Мы провели здесь ночь, проспав шесть часов, что было просто роскошью после такой дороги, хотя этот отдых был дважды нарушен окликами едва различимых групп, поднимавшихся наверх путников, обнаруживших наш бивуак. Потом мы долго брели среди невысоких кряжей, пока на рассвете нашим взорам не открылись спокойные песчаные долины со странными буграми лавы, окружившими нас со всех сторон. Здешняя лава не имела вида иссиня-черного шлака, как на полях под Рабегом. Она была цвета ржавчины и громоздилась огромными утесами с оплавленной поверхностью, как бы наслоенной чьей-то странной, но мягкой рукой. Песок, поначалу расстилавшийся ковром у подножия кристаллического базальта, постепенно покрывал его сверху. Горы становились все ниже, и их все больше покрывали наносы сыпучего песка, вплоть до того, что его языки добирались до вершины гребней, исчезая из поля зрения. Когда солнце поднялось высоко и стало мучительно жгучим, мы вышли к дюнам, скатывавшимся долгими милями под гору на юг, к подернутому дымкой серо-синему морю, видневшемуся на расстоянии, определить которое из-за преломления лучей в дрожащем раскаленном воздухе было невозможно».
Лоуренс провел в Янбо четыре дня в ожидании судна, которое отвезет его в Джидду. Он изрядно нервничал из-за задержки, чувствовал, что наступил момент действовать и боялся опоздать. Наконец судно прибыло, и Лоуренса взяли на борт, хоть у него и не складывались отношения с капитаном. «Он сделал много в начале восстания, и ему предстояло сделать еще больше в будущем, – вспоминал о капитане Лоуренс. – Но на этот раз мне не удалось создать о себе хорошее впечатление. После путешествия моя одежда выглядела не лучшим образом, и у меня не было никакого багажа. Хуже всего оказалось то, что на голове у меня был арабский головной платок, который я носил, желая подчеркнуть свое уважение к арабам. Бойль был разочарован.

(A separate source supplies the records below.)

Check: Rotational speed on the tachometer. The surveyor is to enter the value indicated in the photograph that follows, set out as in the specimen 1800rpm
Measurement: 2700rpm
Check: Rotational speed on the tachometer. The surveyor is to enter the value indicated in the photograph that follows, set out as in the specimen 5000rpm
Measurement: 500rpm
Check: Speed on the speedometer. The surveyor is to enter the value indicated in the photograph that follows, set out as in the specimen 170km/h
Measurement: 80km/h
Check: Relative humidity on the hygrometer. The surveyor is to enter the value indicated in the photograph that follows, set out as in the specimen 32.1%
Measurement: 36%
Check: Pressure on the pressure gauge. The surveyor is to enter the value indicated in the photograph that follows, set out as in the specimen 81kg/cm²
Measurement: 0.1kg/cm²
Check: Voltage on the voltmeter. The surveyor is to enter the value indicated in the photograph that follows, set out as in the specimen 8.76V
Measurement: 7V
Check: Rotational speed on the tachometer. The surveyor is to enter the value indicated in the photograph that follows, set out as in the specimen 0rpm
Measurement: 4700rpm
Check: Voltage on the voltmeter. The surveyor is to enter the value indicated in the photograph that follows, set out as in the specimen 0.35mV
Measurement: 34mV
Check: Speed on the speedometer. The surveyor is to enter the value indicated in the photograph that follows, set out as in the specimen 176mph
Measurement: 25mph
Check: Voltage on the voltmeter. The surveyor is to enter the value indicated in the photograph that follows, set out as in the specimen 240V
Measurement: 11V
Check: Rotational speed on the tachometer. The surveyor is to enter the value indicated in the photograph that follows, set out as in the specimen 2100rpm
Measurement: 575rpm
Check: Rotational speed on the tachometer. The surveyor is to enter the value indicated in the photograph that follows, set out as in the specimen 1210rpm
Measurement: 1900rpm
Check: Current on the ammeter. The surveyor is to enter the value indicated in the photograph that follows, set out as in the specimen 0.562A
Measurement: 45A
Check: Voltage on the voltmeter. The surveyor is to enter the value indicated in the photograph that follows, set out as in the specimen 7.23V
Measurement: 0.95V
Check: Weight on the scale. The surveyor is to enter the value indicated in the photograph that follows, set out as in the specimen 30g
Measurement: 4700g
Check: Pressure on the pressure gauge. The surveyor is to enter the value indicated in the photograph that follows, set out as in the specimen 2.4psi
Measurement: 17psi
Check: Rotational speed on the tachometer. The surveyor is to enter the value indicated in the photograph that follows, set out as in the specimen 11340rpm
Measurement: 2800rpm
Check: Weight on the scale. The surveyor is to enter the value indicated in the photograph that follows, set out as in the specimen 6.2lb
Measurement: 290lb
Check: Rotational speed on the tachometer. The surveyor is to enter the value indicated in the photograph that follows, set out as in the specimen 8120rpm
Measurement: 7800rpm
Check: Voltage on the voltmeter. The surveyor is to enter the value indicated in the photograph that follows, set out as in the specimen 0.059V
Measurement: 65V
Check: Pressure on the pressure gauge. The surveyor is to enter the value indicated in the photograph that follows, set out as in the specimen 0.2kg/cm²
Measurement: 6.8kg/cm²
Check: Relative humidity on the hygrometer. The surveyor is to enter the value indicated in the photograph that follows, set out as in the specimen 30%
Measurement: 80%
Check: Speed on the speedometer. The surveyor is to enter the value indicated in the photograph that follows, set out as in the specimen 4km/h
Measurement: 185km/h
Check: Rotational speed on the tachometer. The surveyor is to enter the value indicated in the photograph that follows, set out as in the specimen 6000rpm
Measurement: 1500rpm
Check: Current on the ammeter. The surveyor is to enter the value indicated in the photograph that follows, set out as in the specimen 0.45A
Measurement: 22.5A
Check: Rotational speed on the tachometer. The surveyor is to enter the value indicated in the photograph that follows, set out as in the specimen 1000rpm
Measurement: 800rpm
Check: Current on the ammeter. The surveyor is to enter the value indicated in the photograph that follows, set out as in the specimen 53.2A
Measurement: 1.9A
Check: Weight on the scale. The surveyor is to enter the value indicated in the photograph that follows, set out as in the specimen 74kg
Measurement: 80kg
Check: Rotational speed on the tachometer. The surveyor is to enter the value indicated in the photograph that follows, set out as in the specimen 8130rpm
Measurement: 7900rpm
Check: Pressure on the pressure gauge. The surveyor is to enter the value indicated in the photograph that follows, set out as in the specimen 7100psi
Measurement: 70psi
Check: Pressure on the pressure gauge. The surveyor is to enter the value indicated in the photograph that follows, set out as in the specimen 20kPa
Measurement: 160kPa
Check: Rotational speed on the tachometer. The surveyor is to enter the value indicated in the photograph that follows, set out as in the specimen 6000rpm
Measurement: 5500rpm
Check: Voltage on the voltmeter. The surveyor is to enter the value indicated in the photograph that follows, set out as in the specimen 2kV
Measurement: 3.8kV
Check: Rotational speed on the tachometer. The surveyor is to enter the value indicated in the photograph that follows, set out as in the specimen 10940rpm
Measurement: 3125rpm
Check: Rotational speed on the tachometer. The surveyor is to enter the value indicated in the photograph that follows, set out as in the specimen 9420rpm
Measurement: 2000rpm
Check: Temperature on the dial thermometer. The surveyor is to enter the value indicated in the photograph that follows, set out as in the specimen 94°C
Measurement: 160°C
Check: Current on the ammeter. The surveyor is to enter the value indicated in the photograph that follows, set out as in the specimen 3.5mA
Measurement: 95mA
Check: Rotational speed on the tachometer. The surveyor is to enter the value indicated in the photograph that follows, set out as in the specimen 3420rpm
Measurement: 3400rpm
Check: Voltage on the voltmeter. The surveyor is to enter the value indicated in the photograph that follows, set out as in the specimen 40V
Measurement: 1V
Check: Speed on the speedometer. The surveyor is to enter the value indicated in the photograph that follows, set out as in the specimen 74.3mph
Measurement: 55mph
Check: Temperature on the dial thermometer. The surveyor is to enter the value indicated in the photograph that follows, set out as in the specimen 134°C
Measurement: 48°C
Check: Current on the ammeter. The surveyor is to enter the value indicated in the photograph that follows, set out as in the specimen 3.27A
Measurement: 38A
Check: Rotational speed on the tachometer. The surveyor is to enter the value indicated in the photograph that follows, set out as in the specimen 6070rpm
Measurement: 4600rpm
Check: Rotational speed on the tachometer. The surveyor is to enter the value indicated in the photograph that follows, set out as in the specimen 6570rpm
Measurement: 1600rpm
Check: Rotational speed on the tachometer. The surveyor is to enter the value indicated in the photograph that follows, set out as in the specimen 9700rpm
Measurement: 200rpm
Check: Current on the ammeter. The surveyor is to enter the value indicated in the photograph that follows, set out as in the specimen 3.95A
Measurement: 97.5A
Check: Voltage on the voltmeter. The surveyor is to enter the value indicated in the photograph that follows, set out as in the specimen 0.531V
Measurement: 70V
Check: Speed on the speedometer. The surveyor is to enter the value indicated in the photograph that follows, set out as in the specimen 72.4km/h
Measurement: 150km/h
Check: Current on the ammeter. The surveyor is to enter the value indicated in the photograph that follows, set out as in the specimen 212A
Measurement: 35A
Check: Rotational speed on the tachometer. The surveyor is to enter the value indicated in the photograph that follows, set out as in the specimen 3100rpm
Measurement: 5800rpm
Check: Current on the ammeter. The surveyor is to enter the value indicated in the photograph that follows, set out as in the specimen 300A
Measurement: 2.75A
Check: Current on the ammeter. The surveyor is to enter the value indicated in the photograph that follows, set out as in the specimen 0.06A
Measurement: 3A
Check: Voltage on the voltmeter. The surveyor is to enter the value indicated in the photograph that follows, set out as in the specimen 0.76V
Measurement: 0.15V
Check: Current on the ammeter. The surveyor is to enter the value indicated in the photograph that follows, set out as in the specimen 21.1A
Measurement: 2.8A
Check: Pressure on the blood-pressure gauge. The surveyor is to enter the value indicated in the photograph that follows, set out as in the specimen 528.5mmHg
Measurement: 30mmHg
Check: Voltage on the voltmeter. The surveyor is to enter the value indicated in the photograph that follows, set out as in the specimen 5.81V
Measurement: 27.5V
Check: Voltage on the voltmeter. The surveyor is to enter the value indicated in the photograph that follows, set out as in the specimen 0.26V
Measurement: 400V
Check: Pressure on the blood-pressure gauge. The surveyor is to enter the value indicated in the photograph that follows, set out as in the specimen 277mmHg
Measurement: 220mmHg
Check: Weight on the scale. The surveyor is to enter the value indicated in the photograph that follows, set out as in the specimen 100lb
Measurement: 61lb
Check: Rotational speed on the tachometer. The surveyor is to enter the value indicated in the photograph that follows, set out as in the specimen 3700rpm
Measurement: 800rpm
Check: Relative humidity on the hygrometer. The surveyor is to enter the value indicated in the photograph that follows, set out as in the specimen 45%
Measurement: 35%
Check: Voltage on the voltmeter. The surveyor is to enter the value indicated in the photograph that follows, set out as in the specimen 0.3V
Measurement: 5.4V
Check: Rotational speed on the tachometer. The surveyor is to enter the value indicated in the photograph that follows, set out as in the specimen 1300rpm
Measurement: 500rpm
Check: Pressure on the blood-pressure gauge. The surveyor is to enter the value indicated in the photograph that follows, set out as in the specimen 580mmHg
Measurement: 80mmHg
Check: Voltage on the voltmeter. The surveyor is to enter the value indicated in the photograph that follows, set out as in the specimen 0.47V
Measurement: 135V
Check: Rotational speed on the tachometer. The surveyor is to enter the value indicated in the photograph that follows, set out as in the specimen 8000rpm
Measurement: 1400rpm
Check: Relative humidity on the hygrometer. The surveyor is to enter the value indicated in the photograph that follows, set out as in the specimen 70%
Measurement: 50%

Наша упорная приверженность шляпе (вызванная неправильным пониманием опасности теплового удара) привела к тому, что Восток стал придавать ей особое значение, и после долгих размышлений его умнейшие головы пришли к заключению, что христиане носят отвратительный головной убор, широкие поля которого могут оказаться между их слабыми глазами и неблагосклонным взором Аллаха. Это постоянно напоминало исламу о том, что христианам он не нравится и что они его поносят. Британцы же находили этот предрассудок достойным осуждения и подлежащим искоренению любой ценой. Если этот народ не хочет видеть нас в шляпах, значит, он не хочет нас видеть вообще. Но я приобрел опыт в Сирии еще до войны и при необходимости носил арабскую одежду, не испытывая ни неловкости, ни социальной отчужденности. И если широкие подолы могли вызывать известное неудобство на лестницах, то головной платок был в условиях здешнего климата чрезвычайно удобен. Поэтому я всегда носил его в поездках в глубь страны и теперь не мог расстаться с ним, несмотря на неодобрение со стороны моряков, пока не удастся купить шляпу на каком-нибудь встречном судне».